Short exercise: Turn the lines of all the items below into one numbered list, leaving out any blank lines.
• • • • • • •
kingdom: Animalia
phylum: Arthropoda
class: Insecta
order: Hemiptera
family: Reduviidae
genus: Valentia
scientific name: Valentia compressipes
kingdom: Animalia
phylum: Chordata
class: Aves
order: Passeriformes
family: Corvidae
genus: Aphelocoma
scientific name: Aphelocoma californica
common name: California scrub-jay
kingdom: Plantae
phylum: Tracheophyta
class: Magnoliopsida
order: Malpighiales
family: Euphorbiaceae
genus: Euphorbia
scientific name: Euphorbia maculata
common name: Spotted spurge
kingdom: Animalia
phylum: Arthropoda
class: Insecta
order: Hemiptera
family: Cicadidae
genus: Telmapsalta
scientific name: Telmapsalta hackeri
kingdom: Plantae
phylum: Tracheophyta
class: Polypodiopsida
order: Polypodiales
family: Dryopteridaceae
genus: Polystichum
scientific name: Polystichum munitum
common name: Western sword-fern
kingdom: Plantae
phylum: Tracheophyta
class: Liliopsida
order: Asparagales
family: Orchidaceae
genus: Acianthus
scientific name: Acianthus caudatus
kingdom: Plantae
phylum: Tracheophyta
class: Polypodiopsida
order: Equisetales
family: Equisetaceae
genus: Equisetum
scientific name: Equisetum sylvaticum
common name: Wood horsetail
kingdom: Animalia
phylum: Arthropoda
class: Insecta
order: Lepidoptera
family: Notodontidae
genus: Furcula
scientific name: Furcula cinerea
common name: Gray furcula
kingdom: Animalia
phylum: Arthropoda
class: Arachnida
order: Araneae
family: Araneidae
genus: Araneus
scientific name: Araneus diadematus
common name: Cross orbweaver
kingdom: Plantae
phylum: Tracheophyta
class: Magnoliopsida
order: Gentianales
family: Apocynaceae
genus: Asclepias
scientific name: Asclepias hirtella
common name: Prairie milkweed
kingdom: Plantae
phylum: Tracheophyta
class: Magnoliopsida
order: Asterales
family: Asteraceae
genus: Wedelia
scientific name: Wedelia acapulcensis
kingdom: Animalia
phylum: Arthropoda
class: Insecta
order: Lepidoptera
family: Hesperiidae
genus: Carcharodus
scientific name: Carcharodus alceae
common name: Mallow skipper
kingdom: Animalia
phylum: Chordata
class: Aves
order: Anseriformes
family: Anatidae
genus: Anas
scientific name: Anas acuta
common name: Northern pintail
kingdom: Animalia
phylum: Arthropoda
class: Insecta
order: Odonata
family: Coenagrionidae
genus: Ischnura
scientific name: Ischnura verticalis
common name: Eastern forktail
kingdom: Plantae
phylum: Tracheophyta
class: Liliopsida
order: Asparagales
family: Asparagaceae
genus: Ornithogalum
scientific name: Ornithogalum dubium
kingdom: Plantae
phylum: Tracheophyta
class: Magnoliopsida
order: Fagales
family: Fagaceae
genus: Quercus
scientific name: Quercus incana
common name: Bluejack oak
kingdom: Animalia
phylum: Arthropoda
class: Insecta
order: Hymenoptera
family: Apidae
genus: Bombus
• • • • • • •
Output below:
1. kingdom: Animalia
2. phylum: Arthropoda
3. class: Insecta
4. order: Hemiptera
5. family: Reduviidae
6. genus: Valentia
7. scientific name: Valentia compressipes
8. kingdom: Animalia
9. phylum: Chordata
10. class: Aves
11. order: Passeriformes
12. family: Corvidae
13. genus: Aphelocoma
14. scientific name: Aphelocoma californica
15. common name: California scrub-jay
16. kingdom: Plantae
17. phylum: Tracheophyta
18. class: Magnoliopsida
19. order: Malpighiales
20. family: Euphorbiaceae
21. genus: Euphorbia
22. scientific name: Euphorbia maculata
23. common name: Spotted spurge
24. kingdom: Animalia
25. phylum: Arthropoda
26. class: Insecta
27. order: Hemiptera
28. family: Cicadidae
29. genus: Telmapsalta
30. scientific name: Telmapsalta hackeri
31. kingdom: Plantae
32. phylum: Tracheophyta
33. class: Polypodiopsida
34. order: Polypodiales
35. family: Dryopteridaceae
36. genus: Polystichum
37. scientific name: Polystichum munitum
38. common name: Western sword-fern
39. kingdom: Plantae
40. phylum: Tracheophyta
41. class: Liliopsida
42. order: Asparagales
43. family: Orchidaceae
44. genus: Acianthus
45. scientific name: Acianthus caudatus
46. kingdom: Plantae
47. phylum: Tracheophyta
48. class: Polypodiopsida
49. order: Equisetales
50. family: Equisetaceae
51. genus: Equisetum
52. scientific name: Equisetum sylvaticum
53. common name: Wood horsetail
54. kingdom: Animalia
55. phylum: Arthropoda
56. class: Insecta
57. order: Lepidoptera
58. family: Notodontidae
59. genus: Furcula
60. scientific name: Furcula cinerea
61. common name: Gray furcula
62. kingdom: Animalia
63. phylum: Arthropoda
64. class: Arachnida
65. order: Araneae
66. family: Araneidae
67. genus: Araneus
68. scientific name: Araneus diadematus
69. common name: Cross orbweaver
70. kingdom: Plantae
71. phylum: Tracheophyta
72. class: Magnoliopsida
73. order: Gentianales
74. family: Apocynaceae
75. genus: Asclepias
76. scientific name: Asclepias hirtella
77. common name: Prairie milkweed
78. kingdom: Plantae
79. phylum: Tracheophyta
80. class: Magnoliopsida
81. order: Asterales
82. family: Asteraceae
83. genus: Wedelia
84. scientific name: Wedelia acapulcensis
85. kingdom: Animalia
86. phylum: Arthropoda
87. class: Insecta
88. order: Lepidoptera
89. family: Hesperiidae
90. genus: Carcharodus
91. scientific name: Carcharodus alceae
92. common name: Mallow skipper
93. kingdom: Animalia
94. phylum: Chordata
95. class: Aves
96. order: Anseriformes
97. family: Anatidae
98. genus: Anas
99. scientific name: Anas acuta
100. common name: Northern pintail
101. kingdom: Animalia
102. phylum: Arthropoda
103. class: Insecta
104. order: Odonata
105. family: Coenagrionidae
106. genus: Ischnura
107. scientific name: Ischnura verticalis
108. common name: Eastern forktail
109. kingdom: Plantae
110. phylum: Tracheophyta
111. class: Liliopsida
112. order: Asparagales
113. family: Asparagaceae
114. genus: Ornithogalum
115. scientific name: Ornithogalum dubium
116. kingdom: Plantae
117. phylum: Tracheophyta
118. class: Magnoliopsida
119. order: Fagales
120. family: Fagaceae
121. genus: Quercus
122. scientific name: Quercus incana
123. common name: Bluejack oak
124. kingdom: Animalia
125. phylum: Arthropoda
126. class: Insecta
127. order: Hymenoptera
128. family: Apidae
129. genus: Bombus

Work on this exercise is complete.